** Supplied data follows **

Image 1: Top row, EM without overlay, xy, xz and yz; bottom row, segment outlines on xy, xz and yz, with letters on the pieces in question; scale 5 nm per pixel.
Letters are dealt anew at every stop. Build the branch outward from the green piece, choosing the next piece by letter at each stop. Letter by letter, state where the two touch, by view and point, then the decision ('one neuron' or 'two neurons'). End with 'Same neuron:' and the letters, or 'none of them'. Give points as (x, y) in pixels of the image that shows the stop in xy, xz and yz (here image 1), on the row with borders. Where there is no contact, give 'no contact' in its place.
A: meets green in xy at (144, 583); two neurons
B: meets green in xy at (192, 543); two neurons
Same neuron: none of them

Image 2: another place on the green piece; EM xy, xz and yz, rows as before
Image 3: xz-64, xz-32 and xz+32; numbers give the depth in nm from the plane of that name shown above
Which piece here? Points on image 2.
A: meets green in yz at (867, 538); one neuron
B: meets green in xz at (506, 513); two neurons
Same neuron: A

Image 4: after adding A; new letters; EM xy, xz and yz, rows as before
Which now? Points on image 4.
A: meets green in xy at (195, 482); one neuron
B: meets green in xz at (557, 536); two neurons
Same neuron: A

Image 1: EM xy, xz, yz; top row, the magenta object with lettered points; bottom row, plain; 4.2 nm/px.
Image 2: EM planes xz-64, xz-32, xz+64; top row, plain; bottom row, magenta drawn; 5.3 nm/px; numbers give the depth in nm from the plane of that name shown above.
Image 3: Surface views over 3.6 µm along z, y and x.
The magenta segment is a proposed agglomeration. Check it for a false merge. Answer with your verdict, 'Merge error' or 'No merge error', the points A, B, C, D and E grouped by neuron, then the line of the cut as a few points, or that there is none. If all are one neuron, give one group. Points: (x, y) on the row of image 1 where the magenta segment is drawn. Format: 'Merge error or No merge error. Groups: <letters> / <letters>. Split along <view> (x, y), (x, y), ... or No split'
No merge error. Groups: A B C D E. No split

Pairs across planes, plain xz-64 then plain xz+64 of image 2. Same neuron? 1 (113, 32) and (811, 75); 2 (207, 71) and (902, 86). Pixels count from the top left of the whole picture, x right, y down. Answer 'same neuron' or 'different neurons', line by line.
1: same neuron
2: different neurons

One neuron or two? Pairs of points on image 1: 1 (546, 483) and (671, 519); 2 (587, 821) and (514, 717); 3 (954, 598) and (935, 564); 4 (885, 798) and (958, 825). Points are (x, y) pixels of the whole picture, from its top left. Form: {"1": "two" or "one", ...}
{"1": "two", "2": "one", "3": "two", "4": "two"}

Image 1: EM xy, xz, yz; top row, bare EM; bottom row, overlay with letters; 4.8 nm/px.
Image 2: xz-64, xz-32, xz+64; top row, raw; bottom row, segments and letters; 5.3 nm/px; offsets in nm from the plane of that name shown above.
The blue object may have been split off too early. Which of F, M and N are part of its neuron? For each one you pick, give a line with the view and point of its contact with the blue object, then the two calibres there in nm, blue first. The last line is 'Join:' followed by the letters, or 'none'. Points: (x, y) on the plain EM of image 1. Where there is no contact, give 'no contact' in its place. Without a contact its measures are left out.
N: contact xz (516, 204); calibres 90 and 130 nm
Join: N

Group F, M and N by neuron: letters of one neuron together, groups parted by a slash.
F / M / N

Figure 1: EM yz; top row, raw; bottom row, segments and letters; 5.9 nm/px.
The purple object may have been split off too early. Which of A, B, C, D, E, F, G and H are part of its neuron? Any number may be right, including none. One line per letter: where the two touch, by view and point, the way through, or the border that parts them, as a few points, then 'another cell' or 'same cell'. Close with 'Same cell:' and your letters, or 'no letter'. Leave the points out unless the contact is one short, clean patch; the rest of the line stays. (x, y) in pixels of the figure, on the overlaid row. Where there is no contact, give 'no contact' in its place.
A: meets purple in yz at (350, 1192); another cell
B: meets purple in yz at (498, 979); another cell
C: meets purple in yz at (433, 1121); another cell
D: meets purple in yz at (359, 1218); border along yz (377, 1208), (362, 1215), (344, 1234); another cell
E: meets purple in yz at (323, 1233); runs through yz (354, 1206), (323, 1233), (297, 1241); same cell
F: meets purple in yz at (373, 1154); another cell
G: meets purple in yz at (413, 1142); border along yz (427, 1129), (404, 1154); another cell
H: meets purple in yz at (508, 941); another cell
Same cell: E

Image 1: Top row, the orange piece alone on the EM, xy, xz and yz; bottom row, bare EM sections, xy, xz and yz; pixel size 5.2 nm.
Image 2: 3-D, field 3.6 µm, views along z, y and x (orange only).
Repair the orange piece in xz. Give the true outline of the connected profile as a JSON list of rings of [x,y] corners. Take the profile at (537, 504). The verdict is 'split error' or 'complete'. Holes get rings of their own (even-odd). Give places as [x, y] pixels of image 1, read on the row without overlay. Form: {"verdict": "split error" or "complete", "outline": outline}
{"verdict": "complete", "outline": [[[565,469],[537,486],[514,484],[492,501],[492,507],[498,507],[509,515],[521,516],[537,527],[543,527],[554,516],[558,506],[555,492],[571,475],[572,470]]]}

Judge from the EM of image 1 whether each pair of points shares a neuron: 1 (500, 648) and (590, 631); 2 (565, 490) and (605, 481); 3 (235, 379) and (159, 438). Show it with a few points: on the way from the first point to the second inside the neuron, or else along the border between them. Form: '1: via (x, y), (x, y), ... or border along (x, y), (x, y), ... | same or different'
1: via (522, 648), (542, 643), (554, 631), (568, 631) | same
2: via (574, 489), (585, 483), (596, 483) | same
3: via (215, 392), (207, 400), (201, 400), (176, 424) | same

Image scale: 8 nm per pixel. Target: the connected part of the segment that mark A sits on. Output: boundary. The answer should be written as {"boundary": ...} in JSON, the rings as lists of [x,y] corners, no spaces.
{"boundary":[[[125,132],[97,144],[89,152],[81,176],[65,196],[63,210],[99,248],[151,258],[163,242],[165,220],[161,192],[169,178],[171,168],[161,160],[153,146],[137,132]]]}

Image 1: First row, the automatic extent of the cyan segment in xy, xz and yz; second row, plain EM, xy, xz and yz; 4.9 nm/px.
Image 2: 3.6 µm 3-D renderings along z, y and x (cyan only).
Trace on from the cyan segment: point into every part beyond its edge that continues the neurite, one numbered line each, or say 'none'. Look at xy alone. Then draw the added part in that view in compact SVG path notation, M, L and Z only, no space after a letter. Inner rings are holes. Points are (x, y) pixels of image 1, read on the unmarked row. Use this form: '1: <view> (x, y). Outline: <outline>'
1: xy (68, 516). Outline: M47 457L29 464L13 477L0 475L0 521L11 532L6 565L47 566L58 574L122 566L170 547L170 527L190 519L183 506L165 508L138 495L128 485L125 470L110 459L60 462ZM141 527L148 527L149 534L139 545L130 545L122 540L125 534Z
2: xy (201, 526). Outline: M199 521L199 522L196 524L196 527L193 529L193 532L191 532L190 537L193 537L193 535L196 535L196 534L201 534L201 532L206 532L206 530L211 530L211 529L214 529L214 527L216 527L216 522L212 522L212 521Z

** End of Supplied data **

→ What to do
Reproduce word for word the material above, beginning with the line that contains "Pairs across planes, plain" and ending with the line that contains "Image 1: EM xy, xz, yz; top row, bare".

→ Result
Pairs across planes, plain xz-64 then plain xz+64 of image 2. Same neuron? 1 (113, 32) and (811, 75); 2 (207, 71) and (902, 86). Pixels count from the top left of the whole picture, x right, y down. Answer 'same neuron' or 'different neurons', line by line.
1: same neuron
2: different neurons

One neuron or two? Pairs of points on image 1: 1 (546, 483) and (671, 519); 2 (587, 821) and (514, 717); 3 (954, 598) and (935, 564); 4 (885, 798) and (958, 825). Points are (x, y) pixels of the whole picture, from its top left. Form: {"1": "two" or "one", ...}
{"1": "two", "2": "one", "3": "two", "4": "two"}

Image 1: EM xy, xz, yz; top row, bare EM; bottom row, overlay with letters; 4.8 nm/px.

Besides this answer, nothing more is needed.